𝗗𝗲 𝗹’𝗲𝘀𝗽𝗼𝗶𝗿 𝗮̀ 𝗹𝗮 𝗱𝗲́𝘀𝗼𝗹𝗮𝘁𝗶𝗼𝗻
Aujourd’hui, de cette histoire ne restent malheureusement que la douleur, les souvenirs et la désolation.
Le bateau qui représentait autrefois la vie, le mouvement et l’espoir est désormais une épave abandonnée, portant silencieusement les traces d’une tragédie qui a profondément marqué notre pays.
𝗣𝗼𝘂𝗿𝘁𝗮𝗻𝘁, 𝗰𝗲𝘁𝘁𝗲 𝗲́𝗽𝗮𝘃𝗲 𝗻𝗲 𝗱𝗲𝘃𝗿𝗮𝗶𝘁 𝗽𝗮𝘀 𝗲̂𝘁𝗿𝗲 𝗰𝗼𝗻𝘀𝗶𝗱𝗲́𝗿𝗲́𝗲 𝗰𝗼𝗺𝗺𝗲 𝘂𝗻 𝘀𝗶𝗺𝗽𝗹𝗲 𝘃𝗲𝘀𝘁𝗶𝗴𝗲 𝗼𝘂𝗯𝗹𝗶𝗲́.
Elle est désormais le témoin silencieux d’une histoire qui appartient à la mémoire collective du Mali.
Cette question prend une dimension particulière pour celles et ceux qui ont, d’une manière ou d’une autre, été aux côtés des rescapés et des familles touchées par cette tragédie.
Pour eux, il ne s’agit pas seulement d’histoire ou de patrimoine.
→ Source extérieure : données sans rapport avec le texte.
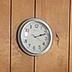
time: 2:11
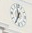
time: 11:34
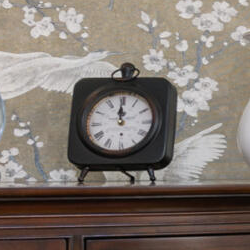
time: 12:00
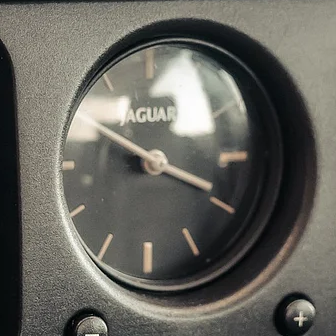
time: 3:50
Il s’agit de mémoire, de dignité et de devoir de transmission.
C’est pourquoi une question mérite aujourd’hui d’être posée :
𝙌𝙪𝙚𝙡 𝙖𝙫𝙚𝙣𝙞𝙧 𝙫𝙤𝙪𝙡𝙤𝙣𝙨-𝙣𝙤𝙪𝙨 𝙙𝙤𝙣𝙣𝙚𝙧 𝙖𝙪𝙭 𝙫𝙚𝙨𝙩𝙞𝙜𝙚𝙨 𝙙𝙪 𝙗𝙖𝙩𝙚𝙖𝙪 𝙏𝙤𝙢𝙗𝙤𝙪𝙘𝙩𝙤𝙪 ?
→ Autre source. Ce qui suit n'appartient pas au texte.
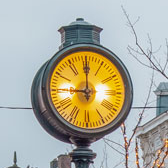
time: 9:00
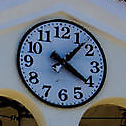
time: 4:07
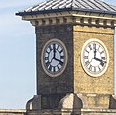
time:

𝙋𝙤𝙪𝙧𝙦𝙪𝙤𝙞 𝙣𝙚 𝙥𝙖𝙨 𝙥𝙧𝙚́𝙨𝙚𝙧𝙫𝙚𝙧 𝙘𝙚 𝙦𝙪𝙞 𝙧𝙚𝙨𝙩𝙚 𝙙𝙪 𝙗𝙖𝙩𝙚𝙖𝙪 𝙏𝙤𝙢𝙗𝙤𝙪𝙘𝙩𝙤𝙪 ?
𝙋𝙤𝙪𝙧𝙦𝙪𝙤𝙞 𝙣𝙚 𝙥𝙖𝙨 𝙚𝙣 𝙛𝙖𝙞𝙧𝙚 𝙪𝙣 𝙫𝙚́𝙧𝙞𝙩𝙖𝙗𝙡𝙚 𝙡𝙞𝙚𝙪 𝙙𝙚 𝙢𝙚́𝙢𝙤𝙞𝙧𝙚 𝙙𝙚́𝙙𝙞𝙚́ 𝙖𝙪𝙭 𝙫𝙞𝙘𝙩𝙞𝙢𝙚𝙨, 𝙖𝙪𝙭 𝙧𝙚𝙨𝙘𝙖𝙥𝙚́𝙨 𝙚𝙩 𝙖̀ 𝙩𝙤𝙪𝙩𝙚𝙨 𝙡𝙚𝙨 𝙛𝙖𝙢𝙞𝙡𝙡𝙚𝙨 𝙩𝙤𝙪𝙘𝙝𝙚́𝙚𝙨 𝙥𝙖𝙧 𝙘𝙚𝙩𝙩𝙚 𝙩𝙧𝙖𝙜𝙚́𝙙𝙞𝙚 ?
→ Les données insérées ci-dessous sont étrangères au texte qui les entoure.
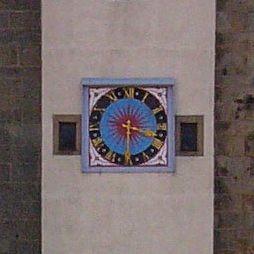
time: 3:30
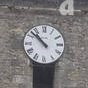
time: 10:52
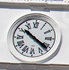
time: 10:20
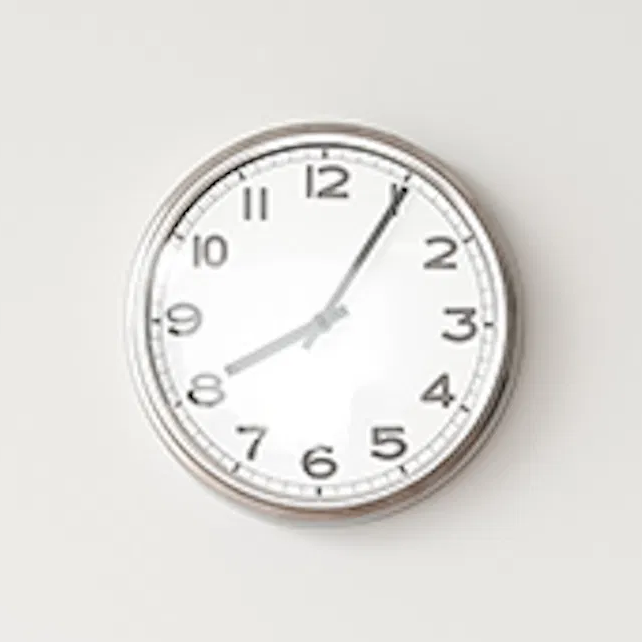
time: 8:05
À mon humble avis, le site et les vestiges du bateau Tombouctou mériteraient d’être préservés et valorisés comme un patrimoine historique et culturel important de notre pays.
À terme, pourquoi ne pas envisager une démarche de reconnaissance patrimoniale, voire une inscription au patrimoine mondial de l’UNESCO, si une telle initiative répond aux critères et aux conditions requis ?
L’objectif ne serait pas simplement de conserver une épave.
Il s’agirait de créer autour de ce lieu un véritable espace de mémoire, de recueillement et de transmission.
Un endroit où les familles des victimes pourraient venir se recueillir.
Un endroit où les rescapés pourraient transmettre leur histoire.
Un endroit où les jeunes générations pourraient apprendre, comprendre et se souvenir.
Un endroit, enfin, où les visiteurs venus du Mali et d’ailleurs pourraient mesurer la portée de cette tragédie et rendre hommage aux victimes.
Car certaines tragédies ne doivent pas seulement être racontées.
Elles doivent aussi être inscrites dans la mémoire collective.
Préserver les vestiges, mais aussi les témoignages
Le bateau Tombouctou ne devrait pas disparaître dans l’oubli.
Il doit pouvoir demeurer un témoignage de notre histoire, de nos douleurs, mais aussi de ce que le fleuve Niger a représenté dans la vie économique, sociale et humaine de notre pays.
Hier, il représentait l’espoir.
Aujourd’hui, il est une épave.
Demain, il pourrait devenir un symbole de mémoire, de recueillement et de transmission.
Mais préserver le bateau ne suffira pas.
Il faudra également préserver la parole de celles et ceux qui ont vécu cette tragédie : les rescapés, les familles des victimes, les populations riveraines et toutes les personnes qui, dans les jours et les années qui ont suivi, se sont mobilisées pour accompagner les victimes et leurs proches.
Car la mémoire d’un drame ne se résume pas à un lieu.
Elle se construit aussi à travers les témoignages, les récits, les archives, les actions et la solidarité de celles et ceux qui ont refusé de laisser les victimes et les survivants seuls face à leur douleur.
Préserver le bateau Tombouctou, ce serait donc bien plus que préserver une épave.
Ce serait préserver une mémoire.
Ce serait offrir aux générations futures un lieu pour comprendre.
Ce serait rendre hommage aux disparus.
Ce serait donner une place aux survivants.
Et surtout, ce serait rappeler que derrière chaque tragédie se trouvent des vies, des familles, des rêves et des histoires qui méritent de ne jamais être oubliés.
Le bateau Tombouctou a été un symbole d’espoir.
Il peut désormais devenir un symbole de mémoire.
Pour les victimes. Pour les rescapés. Pour leurs familles. Pour le Mali.